Bengal Arts Programme’s Education wing is designed to expand the periphery of mainstream pedagogy, by seeking to blur and overlap ideas of traditional and contemporary art practices. It has helped develop critical social-cultural-historical dialogues in different paradigms.
Art Writing Workshop by Mustafa Zaman
The Art Writing Workshop was designed as a critical thinking platform for newspaper reporters, journalists, researchers and writers where they would be free to exchange ideas, write on topics of their choice, analyse examples of local and international art writing and review each other’s’ works.

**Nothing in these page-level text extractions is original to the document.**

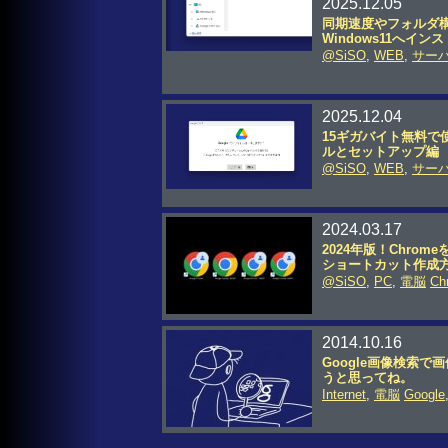
2025.12.05
同期速度やフォルダ構
Windows11へイ
@SiSO
,
WEB
,
サー
2025.12.04
15ギガバイト無料で使
ルとセットアップ編
@SiSO
,
WEB
,
サー
2024.03.17
2024年版！Chr
ショートカット作成
@SiSO
,
PC
,
電脳
Ch
2014.10.16
Google画像検索で
うと思ってね。
Internet
,
電脳
Google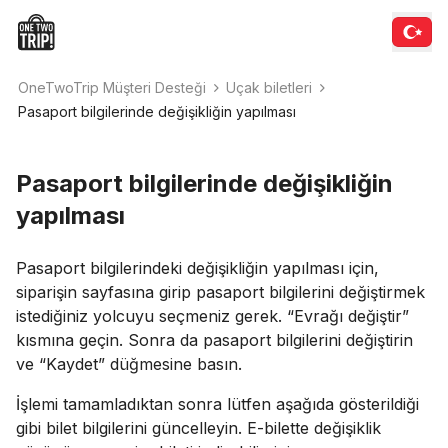
OneTwoTrip Müşteri Desteği
Uçak biletleri
Pasaport bilgilerinde değişikliğin yapılması
Pasaport bilgilerinde değişikliğin
yapılması
Pasaport bilgilerindeki değişikliğin yapılması için,
siparişin sayfasına girip pasaport bilgilerini değiştirmek
istediğiniz yolcuyu seçmeniz gerek. “Evrağı değiştir”
kısmına geçin. Sonra da pasaport bilgilerini değiştirin
ve “Kaydet” düğmesine basın.
İşlemi tamamladıktan sonra lütfen aşağıda gösterildiği
gibi bilet bilgilerini güncelleyin. E-bilette değişiklik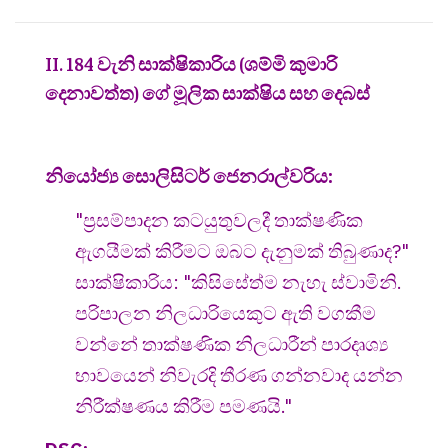
II. 184 වැනි සාක්ෂිකාරිය (ශම්මි කුමාරි
දෙනාවත්ත) ගේ මූලික සාක්ෂිය සහ දෙබස්
නියෝජ්‍ය සොලිසිටර් ජෙනරාල්වරිය:
"ප්‍රසම්පාදන කටයුතුවලදී තාක්ෂණික
ඇගයීමක් කිරීමට ඔබට දැනුමක් තිබුණාද?"
සාක්ෂිකාරිය: "කිසිසේත්ම නැහැ ස්වාමිනි.
පරිපාලන නිලධාරියෙකුට ඇති වගකීම
වන්නේ තාක්ෂණික නිලධාරීන් පාරදෘශ්‍ය
භාවයෙන් නිවැරදි තීරණ ගන්නවාද යන්න
නිරීක්ෂණය කිරීම පමණයි."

The workshop provided a theoretical perspective of art writing to media journalists to deepen their understanding of the field.
The workshop was conducted by Mustafa Zaman, artist, writer and critic.
Workshop on Monoprint for School Students
Bengal Practice Studio organised a three days long monoprint workshop called ‘Out of the school and into the art studio’, jointly with the local school Aronee. The workshop opened up a new vista for the students by teaching them how to produce monoprint artworks.
The workshop was conducted principally by artists Mahmuda Siddika and Farzana Ahmed Urmi.
Cross Dialogues is designed to help spark critical trans-disciplinary conversations.
Film screening শুনতে কি পাও – Are You Listening!
শুনতে কি পাও (Are You Listening) is an international award winning docu-fiction film. It depicts the inner struggle of people in the coastal regions through the personal story of Soumen and Rakhi. The film was written and directed by Kamar Ahmad Simon and produced by Sara Afreen. The screening was followed by a cross dialogue between the director and the audience.
The residency programme is open to artists, curators and researchers who are developing art projects with connections to/ interests in Bangladesh and South Asia. It proposes 4 to 6 week long residencies which are specifically designed to cater to the needs of each project so as to make a significant contribution to their successful completion.
British clay artist Richard Crooks is interested in the re-interpretation of global architectural trends in vernacular architecture. During his residency with Bengal Arts Programme, he observed trends in the various architectural styles displayed in recent residential constructions in Dhaka to inform a new body of work.
The outcome of Richad Crook’s residency in Bangladesh was subsequently exhibited at the solo show ‘Impressions from a Journey’ held in September 2017 at the Pound Arts Centre in Corsham (UK), an Arts Council funded gallery.
Zeenat Nagree is an independent art critic and researcher based in Mumbai, India. Nagree completed a Master’s in Art History, Theory and Criticism from the School of the Art Institute of Chicago in 2016 with a focus on indigenism and internationalism in writing on Indian art. She has worked as Art Editor for Time Out Mumbai and Text Editor for Art India.
During her stay, Zeenat Nagree’s research was on performance art in Bangladesh and produced an article titled To Preserve and Protest. The article was later published in Artforum.